Сабля у нукера была ургенчская, он ее выбросил, кинжал же хорошей стали Унжу убрал под рубаху.
— Ха! Ха! — перекликались часовые.
Унжу перелез еще через одну стену, побежал по улице, видя себя в чистых, незамутненных лужах. У одной лужи он остановился, хотя грязное лицо было страшно, он чем-то понравился себе, вдруг негромко издал боевой клич монголов, идущих в атаку: — Кху! Кху! — и выставил вперед кинжал. Жизнь замыкала круг.
Так он долго бежал, иногда останавливаясь и нюхая воздух, что-то шептал при этом и сам себе кивал головой. Перед ним открылась улица без луж. Вода в арыках весело звенела, и сами арыки напоминали маленькие речки с висячими мостиками. А цветные фонарики за дувалами ласково мигали.
Глаза у китайца, того самого, что три дня назад объявил Великому, что Унжу не знаком с китайским языком, стариковские, нелюбопытные. Даже сейчас, когда в зрачках свет от фонариков из сада, они все равно мутные. «Э, да он слепнет», — подумал Унжу.
— Не дави ногой на дощечку, китаец, от этого только сведет ногу. Сигнальную веревочку я перерезал, ты же помнишь, мне пришлось побывать у тебя на родине… А твой индус, — Унжу подул на острие кинжала, — теперь его душа пролетает, возможно, над очень высокими горами… Там, в Индии, река, такая широкая река, китаец, и там собираются все их души… Как они ошибочно верят!.. Интересно, куда полетит твоя душа?! Может, останется здесь?! Ответь мне и, пожалуйста, на своем языке, куда делись те листы, которые лежали в саду у Великого… Видишь ли, они дались мне не просто.

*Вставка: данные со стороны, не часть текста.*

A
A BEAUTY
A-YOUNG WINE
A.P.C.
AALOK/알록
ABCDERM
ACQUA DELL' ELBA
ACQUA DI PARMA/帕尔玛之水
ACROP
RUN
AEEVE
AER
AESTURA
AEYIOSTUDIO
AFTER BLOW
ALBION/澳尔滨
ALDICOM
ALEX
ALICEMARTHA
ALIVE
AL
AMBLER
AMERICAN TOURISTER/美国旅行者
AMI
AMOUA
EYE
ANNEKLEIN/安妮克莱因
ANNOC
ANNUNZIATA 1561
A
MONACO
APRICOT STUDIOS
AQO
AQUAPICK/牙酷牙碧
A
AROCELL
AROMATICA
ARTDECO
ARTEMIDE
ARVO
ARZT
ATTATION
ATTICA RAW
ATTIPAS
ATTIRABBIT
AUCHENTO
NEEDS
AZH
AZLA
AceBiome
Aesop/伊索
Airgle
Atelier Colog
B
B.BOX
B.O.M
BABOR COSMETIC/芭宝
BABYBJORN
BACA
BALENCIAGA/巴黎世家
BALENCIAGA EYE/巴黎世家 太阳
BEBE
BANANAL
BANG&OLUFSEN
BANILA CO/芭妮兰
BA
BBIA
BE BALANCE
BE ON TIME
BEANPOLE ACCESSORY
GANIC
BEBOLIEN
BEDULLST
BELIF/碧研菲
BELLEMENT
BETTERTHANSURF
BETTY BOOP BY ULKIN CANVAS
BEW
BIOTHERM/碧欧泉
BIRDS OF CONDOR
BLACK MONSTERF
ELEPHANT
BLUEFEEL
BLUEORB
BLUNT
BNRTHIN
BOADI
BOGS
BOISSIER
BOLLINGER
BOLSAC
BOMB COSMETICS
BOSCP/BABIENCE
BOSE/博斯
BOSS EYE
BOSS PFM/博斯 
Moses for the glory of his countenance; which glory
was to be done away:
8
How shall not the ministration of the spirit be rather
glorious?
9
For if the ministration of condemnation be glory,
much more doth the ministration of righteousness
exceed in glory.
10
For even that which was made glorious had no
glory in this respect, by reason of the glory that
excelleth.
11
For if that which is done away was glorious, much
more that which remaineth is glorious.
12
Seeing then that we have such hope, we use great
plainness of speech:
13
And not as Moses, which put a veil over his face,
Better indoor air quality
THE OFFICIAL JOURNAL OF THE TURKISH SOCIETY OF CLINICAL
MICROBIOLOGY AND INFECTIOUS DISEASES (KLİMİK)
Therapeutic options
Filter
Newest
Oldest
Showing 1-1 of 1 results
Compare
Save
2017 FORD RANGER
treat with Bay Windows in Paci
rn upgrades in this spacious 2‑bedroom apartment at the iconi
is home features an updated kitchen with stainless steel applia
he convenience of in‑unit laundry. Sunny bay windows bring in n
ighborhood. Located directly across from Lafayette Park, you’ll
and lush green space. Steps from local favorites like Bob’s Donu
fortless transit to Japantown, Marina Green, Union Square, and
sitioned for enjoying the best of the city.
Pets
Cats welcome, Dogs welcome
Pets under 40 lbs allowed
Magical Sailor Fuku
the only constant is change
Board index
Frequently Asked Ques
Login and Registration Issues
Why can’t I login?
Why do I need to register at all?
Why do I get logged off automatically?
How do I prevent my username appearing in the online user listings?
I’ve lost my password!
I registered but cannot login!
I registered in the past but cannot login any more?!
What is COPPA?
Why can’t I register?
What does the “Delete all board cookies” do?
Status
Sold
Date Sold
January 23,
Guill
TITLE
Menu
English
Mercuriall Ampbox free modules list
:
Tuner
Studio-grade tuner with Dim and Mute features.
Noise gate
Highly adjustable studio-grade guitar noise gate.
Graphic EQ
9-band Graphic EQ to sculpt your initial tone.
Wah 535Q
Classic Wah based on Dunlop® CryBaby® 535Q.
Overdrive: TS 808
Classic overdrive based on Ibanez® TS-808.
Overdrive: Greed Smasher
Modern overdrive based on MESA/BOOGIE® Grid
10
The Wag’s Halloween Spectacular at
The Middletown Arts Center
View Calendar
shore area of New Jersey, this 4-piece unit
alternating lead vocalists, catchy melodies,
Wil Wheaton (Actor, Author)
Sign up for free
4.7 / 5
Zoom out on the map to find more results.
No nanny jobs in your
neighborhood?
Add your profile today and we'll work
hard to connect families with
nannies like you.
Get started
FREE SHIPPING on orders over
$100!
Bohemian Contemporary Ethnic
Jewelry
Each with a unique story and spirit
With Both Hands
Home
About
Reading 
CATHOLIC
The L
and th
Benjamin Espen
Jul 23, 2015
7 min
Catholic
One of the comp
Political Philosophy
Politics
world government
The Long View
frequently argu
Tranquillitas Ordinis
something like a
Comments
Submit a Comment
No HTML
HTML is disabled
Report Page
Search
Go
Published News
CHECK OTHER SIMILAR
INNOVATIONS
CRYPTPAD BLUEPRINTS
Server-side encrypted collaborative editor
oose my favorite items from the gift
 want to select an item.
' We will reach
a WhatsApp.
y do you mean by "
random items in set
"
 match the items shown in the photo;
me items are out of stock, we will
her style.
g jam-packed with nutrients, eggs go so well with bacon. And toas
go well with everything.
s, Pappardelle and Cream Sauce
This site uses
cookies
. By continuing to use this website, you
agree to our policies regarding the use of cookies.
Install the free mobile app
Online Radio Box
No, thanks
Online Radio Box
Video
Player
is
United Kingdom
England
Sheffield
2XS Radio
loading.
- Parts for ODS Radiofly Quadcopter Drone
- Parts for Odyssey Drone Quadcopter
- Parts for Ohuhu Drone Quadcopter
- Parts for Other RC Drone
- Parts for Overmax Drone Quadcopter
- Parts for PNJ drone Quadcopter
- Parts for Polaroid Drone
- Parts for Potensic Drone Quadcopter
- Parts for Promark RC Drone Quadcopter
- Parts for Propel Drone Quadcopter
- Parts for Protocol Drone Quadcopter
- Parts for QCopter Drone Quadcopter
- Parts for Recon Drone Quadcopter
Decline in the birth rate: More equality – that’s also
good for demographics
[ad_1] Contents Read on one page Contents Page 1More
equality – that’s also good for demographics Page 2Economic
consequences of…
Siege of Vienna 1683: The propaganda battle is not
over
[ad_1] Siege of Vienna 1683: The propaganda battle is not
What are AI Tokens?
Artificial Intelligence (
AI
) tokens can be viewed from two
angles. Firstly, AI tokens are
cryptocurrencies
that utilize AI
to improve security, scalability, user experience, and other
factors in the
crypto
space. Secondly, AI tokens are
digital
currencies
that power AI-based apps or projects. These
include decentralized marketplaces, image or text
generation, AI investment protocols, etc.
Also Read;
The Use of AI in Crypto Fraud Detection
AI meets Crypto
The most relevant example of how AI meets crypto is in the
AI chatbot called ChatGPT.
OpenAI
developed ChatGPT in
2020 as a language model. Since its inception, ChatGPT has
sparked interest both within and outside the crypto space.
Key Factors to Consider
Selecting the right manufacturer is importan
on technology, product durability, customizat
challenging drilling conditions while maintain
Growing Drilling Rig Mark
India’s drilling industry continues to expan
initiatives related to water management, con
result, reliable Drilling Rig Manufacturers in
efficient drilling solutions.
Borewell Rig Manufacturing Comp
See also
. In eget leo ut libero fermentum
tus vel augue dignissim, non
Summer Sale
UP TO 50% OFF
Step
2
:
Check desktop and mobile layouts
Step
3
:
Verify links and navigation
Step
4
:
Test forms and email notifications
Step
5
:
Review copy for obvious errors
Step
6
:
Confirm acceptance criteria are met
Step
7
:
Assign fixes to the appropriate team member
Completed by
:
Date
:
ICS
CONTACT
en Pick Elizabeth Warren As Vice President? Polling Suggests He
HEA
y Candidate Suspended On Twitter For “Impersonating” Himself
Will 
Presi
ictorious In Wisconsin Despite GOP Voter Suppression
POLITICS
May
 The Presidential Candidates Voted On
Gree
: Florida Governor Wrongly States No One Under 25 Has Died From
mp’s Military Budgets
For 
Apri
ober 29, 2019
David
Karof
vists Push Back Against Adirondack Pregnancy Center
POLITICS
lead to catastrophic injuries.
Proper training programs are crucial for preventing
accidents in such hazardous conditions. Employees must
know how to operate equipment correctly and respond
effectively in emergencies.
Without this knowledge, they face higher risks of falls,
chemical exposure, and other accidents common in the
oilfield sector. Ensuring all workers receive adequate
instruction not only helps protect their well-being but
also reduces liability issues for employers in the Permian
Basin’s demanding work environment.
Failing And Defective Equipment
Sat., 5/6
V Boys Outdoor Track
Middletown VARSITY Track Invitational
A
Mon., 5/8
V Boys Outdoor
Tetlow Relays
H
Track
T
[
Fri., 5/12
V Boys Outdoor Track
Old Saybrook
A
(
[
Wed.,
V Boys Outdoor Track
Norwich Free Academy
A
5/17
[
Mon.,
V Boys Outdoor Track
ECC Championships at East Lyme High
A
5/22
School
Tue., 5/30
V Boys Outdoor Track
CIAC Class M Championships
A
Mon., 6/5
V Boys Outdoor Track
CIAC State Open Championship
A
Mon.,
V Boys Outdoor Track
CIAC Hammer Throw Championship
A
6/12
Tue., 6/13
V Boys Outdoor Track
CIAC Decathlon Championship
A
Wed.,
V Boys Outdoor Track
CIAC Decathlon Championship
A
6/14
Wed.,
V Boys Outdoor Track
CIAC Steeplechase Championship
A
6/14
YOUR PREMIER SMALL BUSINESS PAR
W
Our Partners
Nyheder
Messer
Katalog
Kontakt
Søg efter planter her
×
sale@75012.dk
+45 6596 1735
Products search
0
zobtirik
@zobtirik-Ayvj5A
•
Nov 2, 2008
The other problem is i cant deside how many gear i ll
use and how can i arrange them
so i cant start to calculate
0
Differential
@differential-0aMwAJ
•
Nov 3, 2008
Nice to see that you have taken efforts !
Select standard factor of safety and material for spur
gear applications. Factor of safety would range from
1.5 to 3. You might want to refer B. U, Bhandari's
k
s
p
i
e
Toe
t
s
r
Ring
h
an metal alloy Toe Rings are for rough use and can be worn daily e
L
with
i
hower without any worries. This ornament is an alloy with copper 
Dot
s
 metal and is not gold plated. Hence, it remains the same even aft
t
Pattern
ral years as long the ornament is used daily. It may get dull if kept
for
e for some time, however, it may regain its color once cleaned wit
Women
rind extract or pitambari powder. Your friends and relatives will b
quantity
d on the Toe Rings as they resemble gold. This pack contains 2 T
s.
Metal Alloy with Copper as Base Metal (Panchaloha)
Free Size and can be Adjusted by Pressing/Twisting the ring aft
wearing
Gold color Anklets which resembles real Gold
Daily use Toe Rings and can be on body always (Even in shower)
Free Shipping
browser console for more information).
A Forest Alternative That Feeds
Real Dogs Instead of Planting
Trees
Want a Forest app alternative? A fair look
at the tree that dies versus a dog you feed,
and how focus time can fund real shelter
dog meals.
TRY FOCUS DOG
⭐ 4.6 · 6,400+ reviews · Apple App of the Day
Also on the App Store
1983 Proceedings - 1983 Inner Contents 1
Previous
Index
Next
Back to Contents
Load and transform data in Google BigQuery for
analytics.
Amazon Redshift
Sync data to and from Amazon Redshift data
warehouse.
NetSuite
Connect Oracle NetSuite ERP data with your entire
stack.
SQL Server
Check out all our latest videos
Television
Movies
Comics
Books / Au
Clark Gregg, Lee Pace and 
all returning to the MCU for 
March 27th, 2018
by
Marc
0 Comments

Китаец молчит, только рот приоткрыт, дышит неслышно, но жарко.
— Хорошо, говори на моем. Они остались в саду под снегом?
Китаец кивает неторопливо. Будто гости, будто беседа, будто не смерть пришла.
— По-моему, ими вытерли животы гепардам, — говорит китаец, — мне кажется, я видел, как слуга делал это… Впрочем, я стар, и здоровье мое не таково, чтобы я мог долго оставаться на холодном ветру, если этого не требуют дела…
Теперь уже Унжу чувствует, как у него открывается рот и как трудно воздух проходит в легкие.
Локоть сам делает движение вперед и чуть вниз, нет усилий, чтобы проткнуть кинжалом этот живот без мышц. И мыслей нет.
«Вытерли животы вонючим, ленивым кошкам», — вот и вся мысль.
— Больно, очень больно, — говорит китаец по-китайски, — вот и кончилась жизнь, зачем? — Он становится на четвереньки, прижимает халат к животу. — В шкатулке, — китаец говорит быстро, боясь не успеть, — имена моего рода. Прочти их надо мной, кипчак. Это зачтется тебе у твоего Аллаха.